Kieler Koalitionsbruch, Konjunktur, Porsche/VW & Bundeswehr

Die Vorgänge in Kiel beschädigen die politische Kultur in Deutschland. Beide Parteien sollten sich neue Spitzenkandidaten suchen. Ein Neuanfang tut Not. Financial Times Deutschland

Ministerpräsident Carstensen hat die große Koalition in Kiel mit einer Falschaussage beendet. Zu dieser Trickserei passt, dass er sich nun zum Schein von den eigenen Leuten das Vertrauen entziehen lässt. Frankfurter Rundschau

Wenn politische Führung nahezu unmöglich wird: Schwarz-rote Regierungsbündnisse nützen der Union, die SPD wird als kleinerer Partner ausgesaugt. Diese bittere Erfahrung machen die Sozialdemokraten derzeit nicht nur in Schleswig-Holstein. Süddeutsche Zeitung

Carstensen stellt am Donnerstag eine Vertrauensfrage, die überhaupt nicht mehr fingiert wirkt, sondern durchaus berechtigt. Allerdings kann auch die Verzögerungstaktik der SPD nicht überzeugen, sondern stößt eher ab: Bei derart zerrütteten Verhältnissen macht ein Weiterregieren keinen Sinn.
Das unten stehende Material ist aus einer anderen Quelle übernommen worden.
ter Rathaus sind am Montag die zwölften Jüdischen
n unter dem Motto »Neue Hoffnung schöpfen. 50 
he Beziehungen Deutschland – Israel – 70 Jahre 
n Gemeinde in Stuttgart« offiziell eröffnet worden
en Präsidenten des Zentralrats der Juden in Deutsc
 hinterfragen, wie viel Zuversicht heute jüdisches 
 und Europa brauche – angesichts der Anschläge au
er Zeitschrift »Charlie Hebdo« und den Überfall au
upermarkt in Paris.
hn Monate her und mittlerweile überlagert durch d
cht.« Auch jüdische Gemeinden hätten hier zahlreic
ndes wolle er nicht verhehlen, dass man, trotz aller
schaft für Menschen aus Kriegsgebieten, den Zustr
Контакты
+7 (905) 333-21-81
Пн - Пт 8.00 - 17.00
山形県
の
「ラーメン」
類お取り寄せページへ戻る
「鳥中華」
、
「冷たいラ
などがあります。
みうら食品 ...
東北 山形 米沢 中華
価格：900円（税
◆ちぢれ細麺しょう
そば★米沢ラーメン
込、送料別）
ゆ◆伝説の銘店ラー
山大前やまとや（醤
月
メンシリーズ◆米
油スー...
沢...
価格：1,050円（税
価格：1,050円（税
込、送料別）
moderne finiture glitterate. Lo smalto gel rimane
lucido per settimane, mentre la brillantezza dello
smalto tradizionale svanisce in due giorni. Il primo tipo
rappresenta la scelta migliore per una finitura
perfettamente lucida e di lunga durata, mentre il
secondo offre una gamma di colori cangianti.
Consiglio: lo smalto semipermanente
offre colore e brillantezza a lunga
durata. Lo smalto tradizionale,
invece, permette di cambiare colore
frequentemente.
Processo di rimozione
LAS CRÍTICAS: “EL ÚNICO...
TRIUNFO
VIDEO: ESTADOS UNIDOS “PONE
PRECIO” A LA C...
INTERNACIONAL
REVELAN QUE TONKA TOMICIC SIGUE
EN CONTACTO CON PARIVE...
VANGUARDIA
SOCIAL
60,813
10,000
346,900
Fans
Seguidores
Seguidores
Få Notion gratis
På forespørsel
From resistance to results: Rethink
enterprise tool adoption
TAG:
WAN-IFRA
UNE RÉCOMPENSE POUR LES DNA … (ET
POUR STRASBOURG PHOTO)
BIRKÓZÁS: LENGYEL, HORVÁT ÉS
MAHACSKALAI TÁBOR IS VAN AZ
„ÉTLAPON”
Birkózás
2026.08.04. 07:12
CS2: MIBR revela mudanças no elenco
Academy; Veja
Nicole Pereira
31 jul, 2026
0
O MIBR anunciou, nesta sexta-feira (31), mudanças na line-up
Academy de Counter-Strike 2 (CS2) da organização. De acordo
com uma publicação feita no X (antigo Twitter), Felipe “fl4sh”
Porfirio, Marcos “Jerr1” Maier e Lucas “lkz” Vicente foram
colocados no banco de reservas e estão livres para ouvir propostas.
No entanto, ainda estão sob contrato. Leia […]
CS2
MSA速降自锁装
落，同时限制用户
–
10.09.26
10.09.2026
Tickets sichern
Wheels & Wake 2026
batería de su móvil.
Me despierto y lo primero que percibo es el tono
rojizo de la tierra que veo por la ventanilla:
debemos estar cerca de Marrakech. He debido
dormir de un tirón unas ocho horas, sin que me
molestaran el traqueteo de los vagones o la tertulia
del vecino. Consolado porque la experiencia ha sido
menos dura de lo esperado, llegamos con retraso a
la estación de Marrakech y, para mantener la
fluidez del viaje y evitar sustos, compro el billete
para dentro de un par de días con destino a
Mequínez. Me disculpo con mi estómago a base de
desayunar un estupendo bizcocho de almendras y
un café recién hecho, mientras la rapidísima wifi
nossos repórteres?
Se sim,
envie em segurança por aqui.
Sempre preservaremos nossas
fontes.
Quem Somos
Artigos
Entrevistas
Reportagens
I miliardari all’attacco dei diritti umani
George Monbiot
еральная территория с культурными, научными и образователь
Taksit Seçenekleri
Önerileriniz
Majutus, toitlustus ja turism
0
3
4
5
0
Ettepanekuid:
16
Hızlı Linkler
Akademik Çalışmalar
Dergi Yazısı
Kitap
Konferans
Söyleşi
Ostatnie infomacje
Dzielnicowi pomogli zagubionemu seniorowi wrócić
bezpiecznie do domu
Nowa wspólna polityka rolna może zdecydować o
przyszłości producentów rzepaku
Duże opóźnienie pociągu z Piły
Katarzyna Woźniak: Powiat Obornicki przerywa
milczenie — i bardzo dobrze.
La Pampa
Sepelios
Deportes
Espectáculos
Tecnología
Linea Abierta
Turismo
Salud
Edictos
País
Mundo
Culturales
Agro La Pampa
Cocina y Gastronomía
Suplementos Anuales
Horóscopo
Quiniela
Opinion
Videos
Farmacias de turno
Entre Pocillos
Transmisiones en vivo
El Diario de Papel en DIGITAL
Beschädigt wird durch das Gezerre von Kiel nicht nur die dortige Politik: Die Kollateralschäden treffen das Ansehen der Demokratie insgesamt. Nürberger Nachrichten

Trotz lange guter Rahmenbedingungen gilt Schleswig-Holstein keineswegs als Hort von Innovation und Wirtschaftskraft. Carstensens politische Rolle im Bund blieb bescheiden. Er ist sogar umstritten in seiner eigenen Partei – das alles spricht nicht für eine strahlende Wiedergeburt bei der vorzeitigen Wahl. Doch ihn abzulösen und in den paar verbleibenden Monaten einen Nachfolger zu installieren, das dürfte der CDU nicht gelingen. Südwestpresse (Print)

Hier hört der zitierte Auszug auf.